◆ Exercise requirements:
If a line in the entries contains the word "Ćirila", list it.

•••

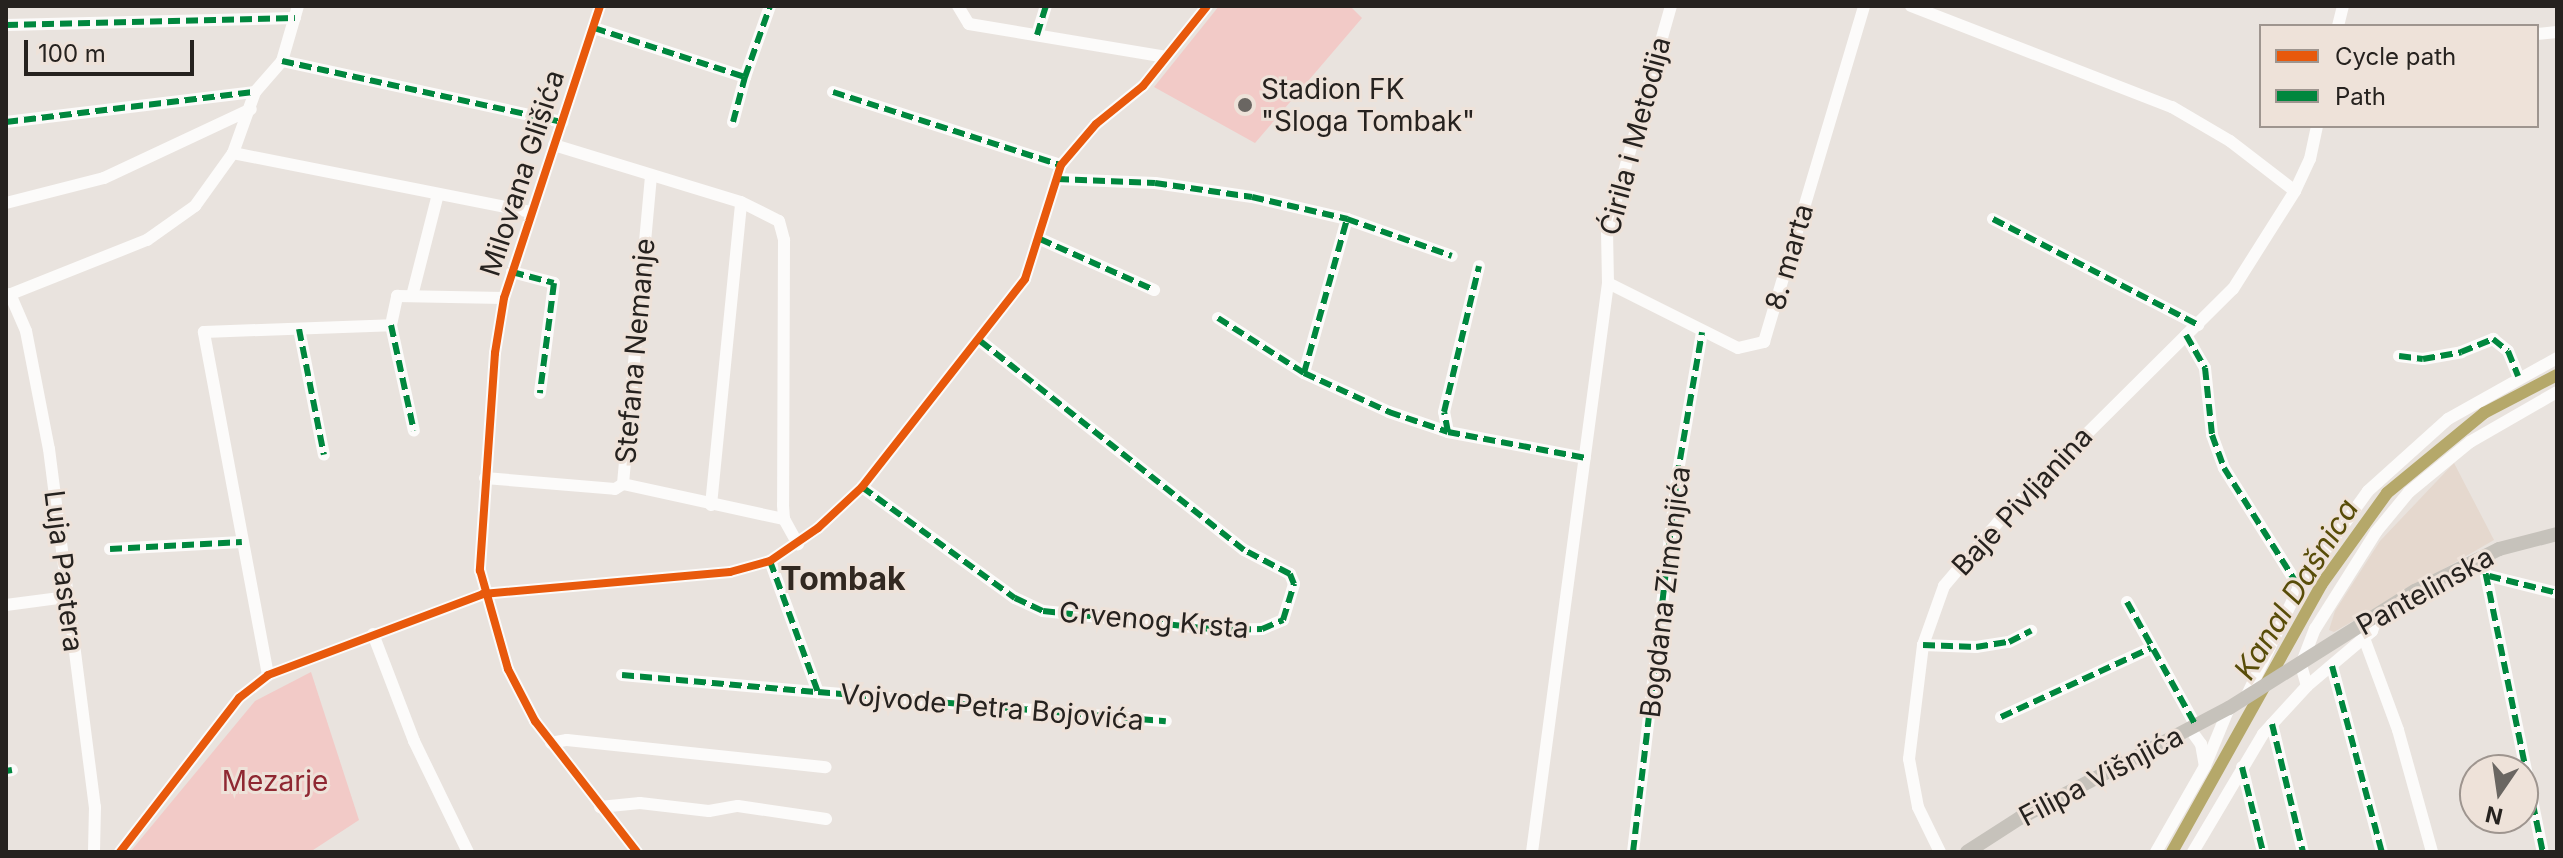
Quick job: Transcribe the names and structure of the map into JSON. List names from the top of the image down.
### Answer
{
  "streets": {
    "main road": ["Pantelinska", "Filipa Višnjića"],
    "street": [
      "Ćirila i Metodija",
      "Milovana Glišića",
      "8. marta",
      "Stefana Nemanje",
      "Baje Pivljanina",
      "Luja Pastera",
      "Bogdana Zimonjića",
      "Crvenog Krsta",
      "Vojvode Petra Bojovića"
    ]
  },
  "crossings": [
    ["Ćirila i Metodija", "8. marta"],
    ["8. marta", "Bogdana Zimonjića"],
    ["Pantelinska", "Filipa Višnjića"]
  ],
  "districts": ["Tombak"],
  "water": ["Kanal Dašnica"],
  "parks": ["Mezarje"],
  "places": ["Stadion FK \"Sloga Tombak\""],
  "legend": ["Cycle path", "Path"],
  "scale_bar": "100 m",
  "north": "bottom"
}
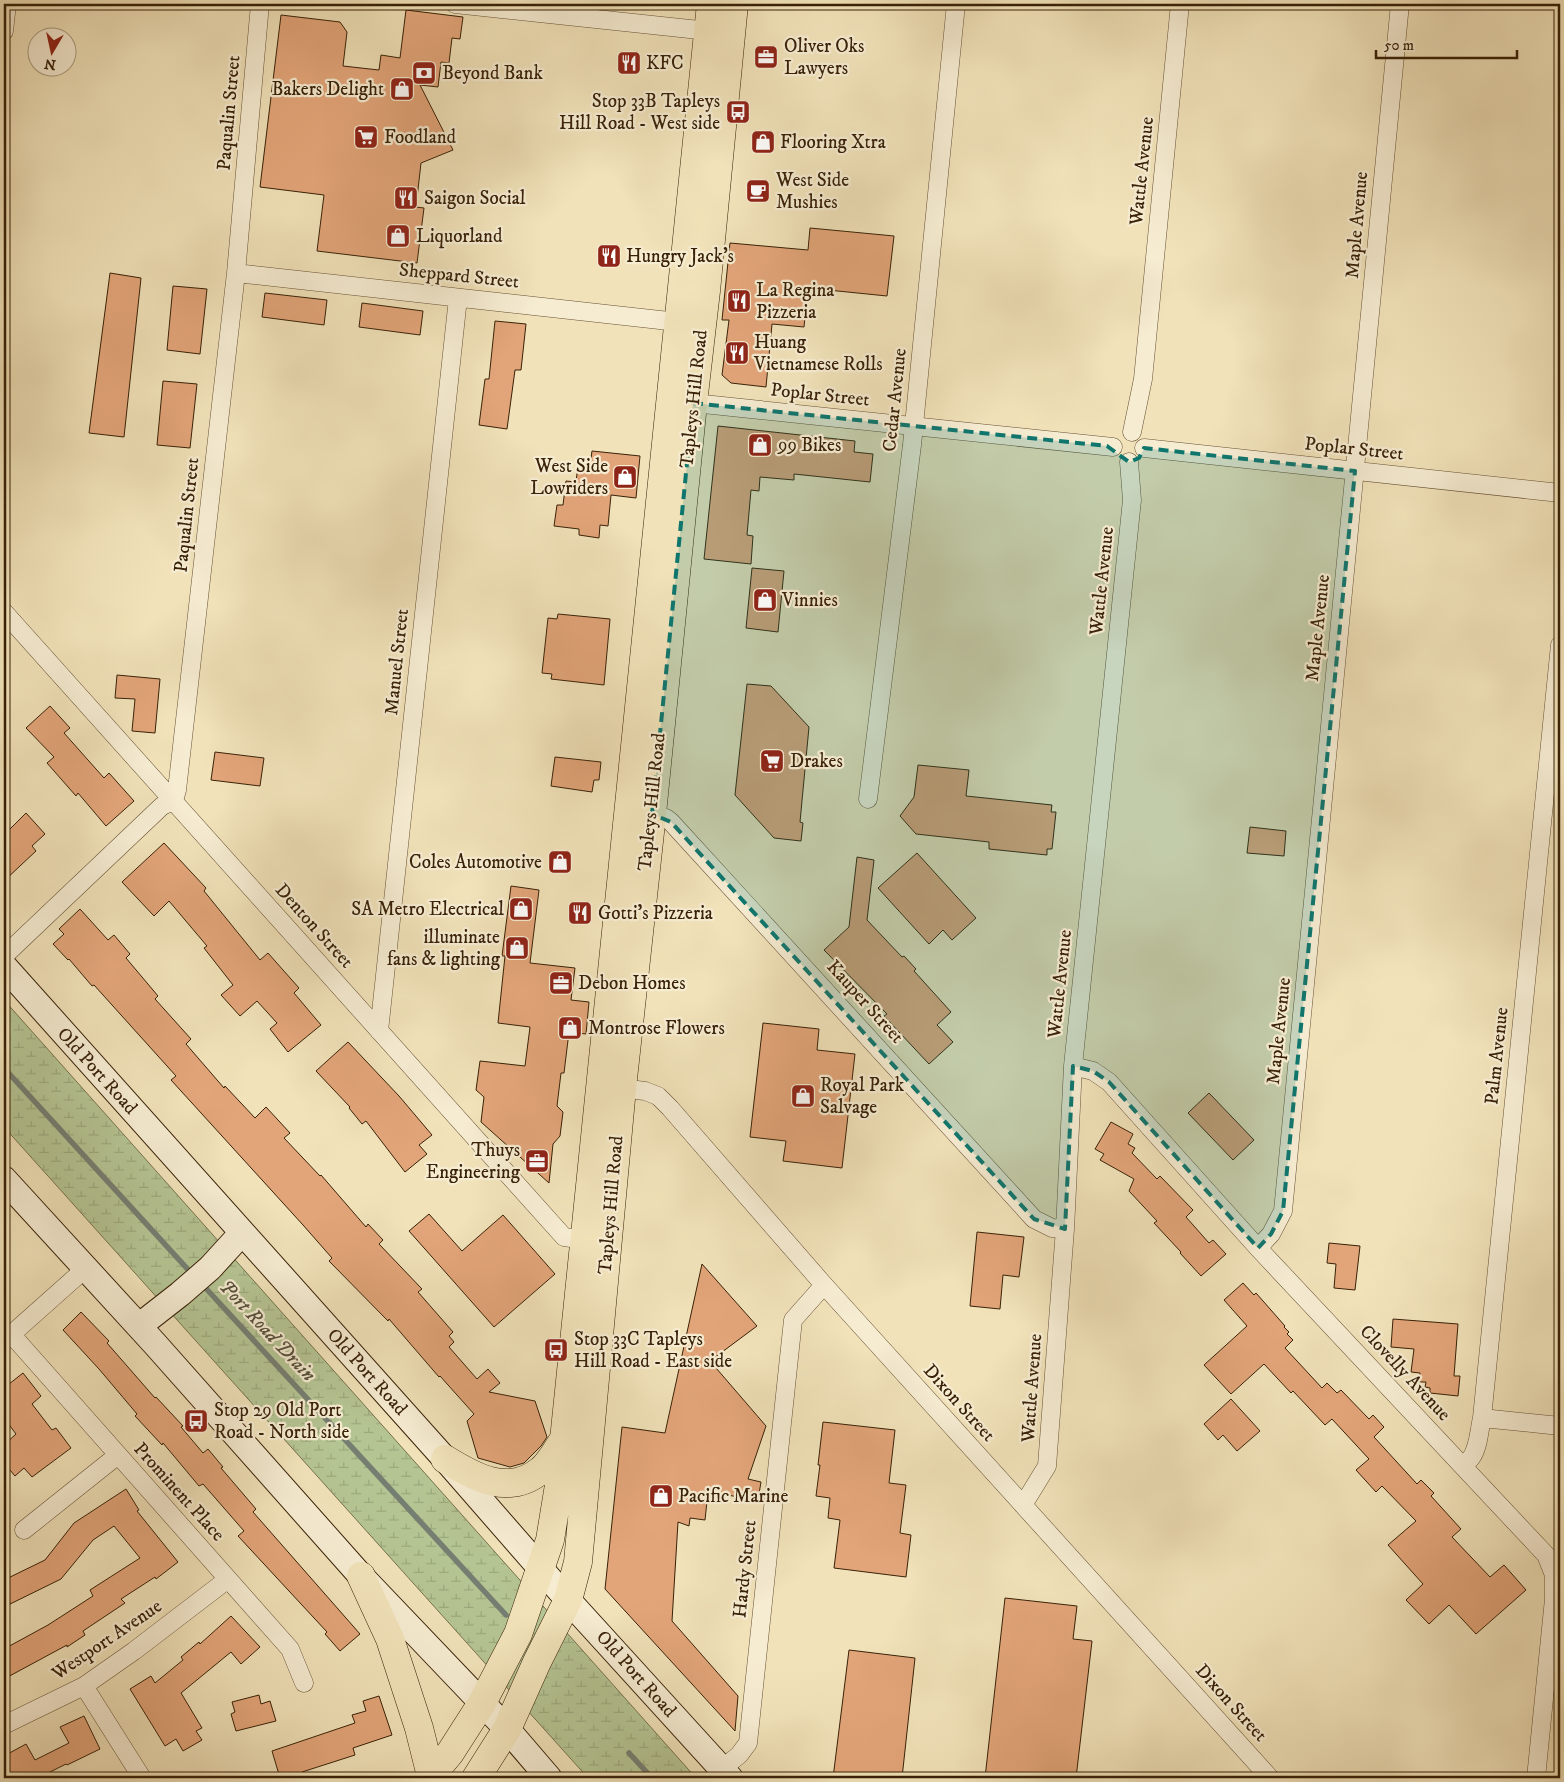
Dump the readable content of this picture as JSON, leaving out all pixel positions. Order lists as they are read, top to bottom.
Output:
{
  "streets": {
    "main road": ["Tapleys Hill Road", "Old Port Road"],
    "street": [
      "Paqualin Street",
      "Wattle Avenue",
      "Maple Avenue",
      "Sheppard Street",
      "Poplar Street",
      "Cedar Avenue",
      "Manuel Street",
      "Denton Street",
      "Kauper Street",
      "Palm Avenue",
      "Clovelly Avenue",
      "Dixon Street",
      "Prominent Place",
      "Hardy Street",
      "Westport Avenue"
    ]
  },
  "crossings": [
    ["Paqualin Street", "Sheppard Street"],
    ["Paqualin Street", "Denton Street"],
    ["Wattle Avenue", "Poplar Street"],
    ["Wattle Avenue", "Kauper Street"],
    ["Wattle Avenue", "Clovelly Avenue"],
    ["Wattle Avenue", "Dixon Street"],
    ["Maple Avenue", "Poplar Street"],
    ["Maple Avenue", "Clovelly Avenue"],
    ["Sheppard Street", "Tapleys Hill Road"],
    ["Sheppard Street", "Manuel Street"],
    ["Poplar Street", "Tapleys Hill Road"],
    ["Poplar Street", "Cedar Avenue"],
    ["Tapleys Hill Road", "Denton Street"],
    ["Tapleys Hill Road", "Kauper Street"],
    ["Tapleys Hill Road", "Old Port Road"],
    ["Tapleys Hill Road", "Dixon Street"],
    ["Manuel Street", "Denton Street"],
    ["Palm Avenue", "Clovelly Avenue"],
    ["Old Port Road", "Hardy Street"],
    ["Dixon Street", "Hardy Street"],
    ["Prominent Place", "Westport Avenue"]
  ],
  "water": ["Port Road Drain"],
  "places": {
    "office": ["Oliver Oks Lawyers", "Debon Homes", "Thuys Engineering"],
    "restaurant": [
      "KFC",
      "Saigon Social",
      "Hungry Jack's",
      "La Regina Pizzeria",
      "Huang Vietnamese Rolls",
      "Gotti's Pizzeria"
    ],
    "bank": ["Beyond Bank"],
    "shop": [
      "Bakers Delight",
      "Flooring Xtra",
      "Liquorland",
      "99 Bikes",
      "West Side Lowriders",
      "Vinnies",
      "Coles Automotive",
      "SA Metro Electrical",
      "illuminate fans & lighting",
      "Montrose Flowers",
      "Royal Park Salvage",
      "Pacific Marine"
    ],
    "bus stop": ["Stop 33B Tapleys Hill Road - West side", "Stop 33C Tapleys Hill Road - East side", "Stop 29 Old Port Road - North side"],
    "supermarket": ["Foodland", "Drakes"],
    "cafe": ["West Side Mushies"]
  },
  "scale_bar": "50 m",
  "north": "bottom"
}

•••

◆ Written response:
      "Ćirila i Metodija",
    ["Ćirila i Metodija", "8. marta"],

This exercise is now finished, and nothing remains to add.